**To do**.
What is needed here is each entry reproduced exactly, without its pictures.
=== Section Start ===
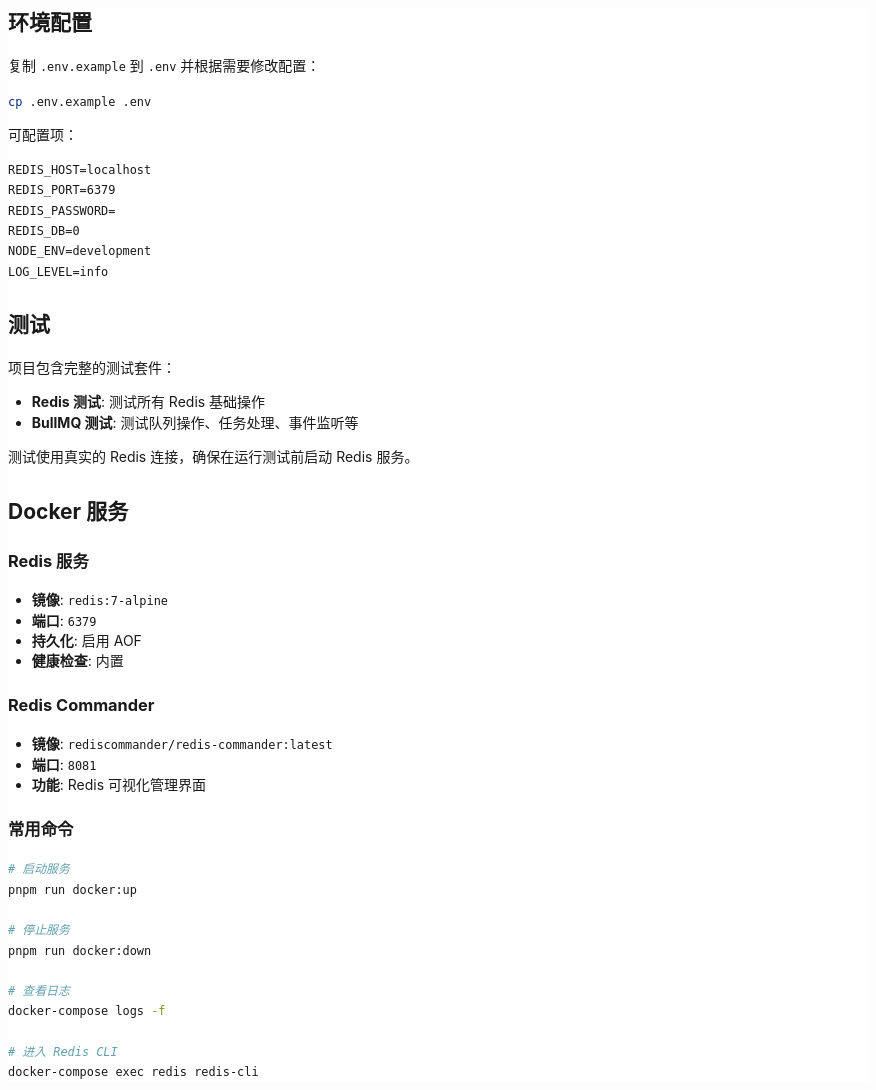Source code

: ## 环境配置

复制 `.env.example` 到 `.env` 并根据需要修改配置：

```bash
cp .env.example .env
```

可配置项：

```env
REDIS_HOST=localhost
REDIS_PORT=6379
REDIS_PASSWORD=
REDIS_DB=0
NODE_ENV=development
LOG_LEVEL=info
```

## 测试

项目包含完整的测试套件：

- **Redis 测试**: 测试所有 Redis 基础操作
- **BullMQ 测试**: 测试队列操作、任务处理、事件监听等

测试使用真实的 Redis 连接，确保在运行测试前启动 Redis 服务。

## Docker 服务

### Redis 服务

- **镜像**: `redis:7-alpine`
- **端口**: `6379`
- **持久化**: 启用 AOF
- **健康检查**: 内置

### Redis Commander

- **镜像**: `rediscommander/redis-commander:latest`
- **端口**: `8081`
- **功能**: Redis 可视化管理界面

### 常用命令

```bash
# 启动服务
pnpm run docker:up

# 停止服务
pnpm run docker:down

# 查看日志
docker-compose logs -f

# 进入 Redis CLI
docker-compose exec redis redis-cli
```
=== Section End ===
**Answer area**.
Source code

: ## 环境配置

复制 `.env.example` 到 `.env` 并根据需要修改配置：

```bash
cp .env.example .env
```

可配置项：

```env
REDIS_HOST=localhost
REDIS_PORT=6379
REDIS_PASSWORD=
REDIS_DB=0
NODE_ENV=development
LOG_LEVEL=info
```

## 测试

项目包含完整的测试套件：

- **Redis 测试**: 测试所有 Redis 基础操作
- **BullMQ 测试**: 测试队列操作、任务处理、事件监听等

测试使用真实的 Redis 连接，确保在运行测试前启动 Redis 服务。

## Docker 服务

### Redis 服务

- **镜像**: `redis:7-alpine`
- **端口**: `6379`
- **持久化**: 启用 AOF
- **健康检查**: 内置

### Redis Commander

- **镜像**: `rediscommander/redis-commander:latest`
- **端口**: `8081`
- **功能**: Redis 可视化管理界面

### 常用命令

```bash
# 启动服务
pnpm run docker:up

# 停止服务
pnpm run docker:down

# 查看日志
docker-compose logs -f

# 进入 Redis CLI
docker-compose exec redis redis-cli
```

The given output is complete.